In the immediate case, as its legal basis for summary judgment, Kearney relies upon dicta the Virginia Supreme Court apparently added as a nota bene to its opinion in Yuzefovsky, inasmuch as it reaches beyond the argument of trial counsel. There, without explanation, the Supreme Court observed, "It is clear that the duty to refrain from making these statements relates to the contract Yuzefovsky was induced to sign, and not from a common law duty." Id. at 112, 540 S.E.2d 134.

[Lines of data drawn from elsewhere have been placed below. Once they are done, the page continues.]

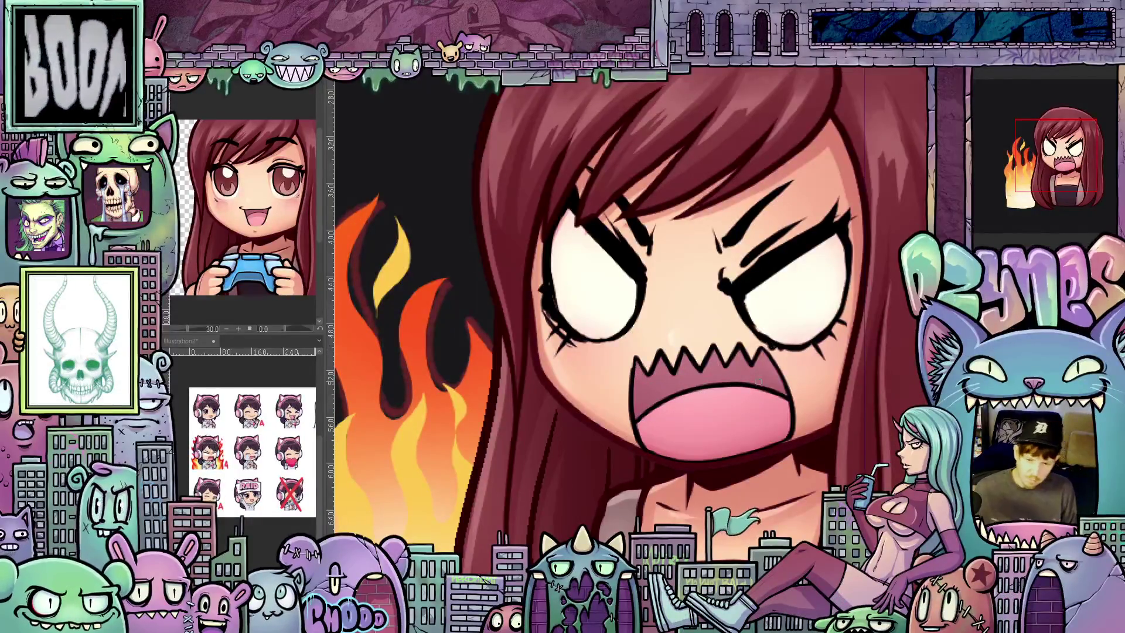
scroll(739, 387, "down", 5)
scroll(774, 382, "down", 3)
scroll(802, 380, "down", 1)
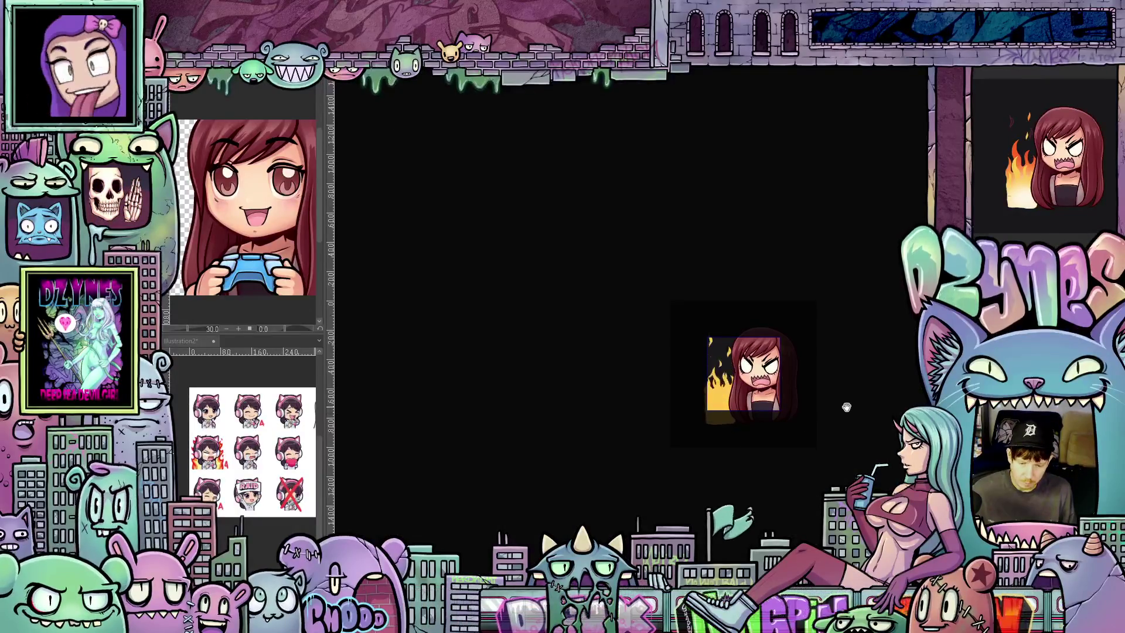
scroll(844, 398, "down", 2)
scroll(845, 398, "down", 1)
scroll(849, 398, "down", 1)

Notwithstanding the Court's musings in Yuzefovsky, the United States Court of Appeals for the Fourth Circuit has continuously held that when a fraud precedes the formation of a contract, the duty breached is not contractual in nature, and thus, the economic loss rule does not apply. City of Richmond v. Madison Mgmt. Group, 918 F.2d 438, 446-47 (4th Cir. 1990). Here, the alleged representations that form the basis of the constructive fraud claim were clearly made prior to the formation of the contract. Accordingly, Count I of McKesson's Complaint is not barred by the economic loss rule, and Kearney's Motion for Summary Judgment on this element of Count I will be denied.

The Clerk is directed to send a copy of this Memorandum Opinion to all counsel of record.